Lahat, eWarta.co -- Kepolisian berhasil mengungkap kasus pembunuhan disertai mutilasi terhadap seorang ibu rumah tangga di Desa Karang Dalam, Kecamatan Pulau Pinang, Kabupaten Lahat, Sumatera Selatan.
Pelaku berinisial AF (23) yang merupakan anak kandung korban ditangkap oleh tim Satreskrim Polres Lahat pada Rabu (8/4/2026) setelah dilakukan penyelidikan intensif.
Korban diketahui berinisial SA (63). Kasus ini terungkap setelah warga melaporkan penemuan potongan jenazah yang terkubur di sebuah kebun di wilayah tersebut. Berdasarkan penyelidikan, polisi berhasil mengidentifikasi pelaku dan melakukan penangkapan di sebuah penginapan di wilayah Lahat.
Dari hasil pemeriksaan awal, peristiwa pembunuhan terjadi pada Sabtu (28/3/2026) siang di Desa Danau Belidang, Kecamatan Mulak Sebingkai. Pelaku diduga menghabisi nyawa korban menggunakan senjata tajam jenis parang.

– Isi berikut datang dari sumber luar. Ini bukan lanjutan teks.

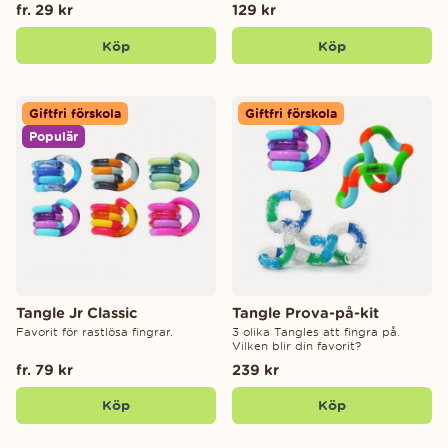
fr. 29 kr
129 kr
Köp
Köp
Giftfri förskola
Giftfri förskola
Populär
Tangle Jr Classic
Tangle Prova-på-kit
Favorit för rastlösa fingrar.
3 olika Tangles att fingra på.
Vilken blir din favorit?
fr. 79 kr
239 kr
Köp
Köp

Setelah korban meninggal, pelaku sempat berupaya menghilangkan jejak dengan cara membakar tubuh korban. Namun upaya tersebut tidak berhasil. Pelaku kemudian memutilasi jenazah korban menjadi beberapa bagian dan memasukkannya ke dalam tiga karung plastik.

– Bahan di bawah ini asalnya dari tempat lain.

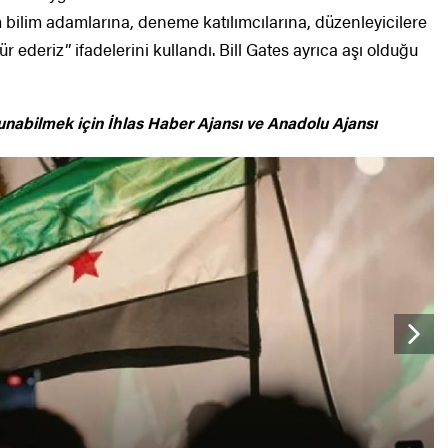
 bilim adamlarına, deneme katılımcılarına, düzenleyicilere
 ederiz” ifadelerini kullandı. Bill Gates ayrıca aşı olduğu
unabilmek için
İhlas Haber Ajansı ve Anadolu Ajansı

Potongan tubuh tersebut kemudian dibawa ke kebun di Desa Karang Dalam dan dikuburkan di dalam lubang. Untuk menutupi aksinya, pelaku bahkan meminta bantuan orang lain menggali lubang dengan alasan keperluan kebun.

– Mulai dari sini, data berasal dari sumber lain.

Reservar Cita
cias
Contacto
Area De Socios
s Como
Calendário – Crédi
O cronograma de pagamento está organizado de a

Dalam proses penyelidikan, polisi mengamankan barang bukti berupa tiga karung plastik yang digunakan untuk menyimpan potongan tubuh korban.
Hasil pendalaman penyidik mengungkap motif pelaku diduga karena emosi dan kesal setelah korban tidak memberikan uang yang diminta untuk bermain judi daring jenis slot.
Kabid Humas Polda Sumatera Selatan Nandang Mu’min Wijaya menegaskan pihak kepolisian akan menindak tegas setiap tindak kejahatan yang menghilangkan nyawa.
“Kami memastikan proses hukum berjalan profesional, transparan dan tuntas. Penangkapan ini merupakan bukti kehadiran negara dalam memberikan rasa aman dan keadilan bagi masyarakat,” ujarnya.
Sementara itu, Kasat Reskrim Polres Lahat Muhammad Ridho Pradani mengatakan pihaknya masih terus melengkapi proses penyidikan.
“Personel langsung melakukan olah tempat kejadian perkara, evakuasi jenazah, serta pemeriksaan saksi. Kami memastikan seluruh proses berjalan sesuai prosedur untuk mengungkap kasus ini secara utuh,” katanya.
Saat ini penyidik masih melakukan pendalaman, termasuk memperkuat alat bukti serta pemeriksaan lanjutan terhadap tersangka. Kasus tersebut kini dalam penanganan Polres Lahat untuk proses hukum lebih lanjut.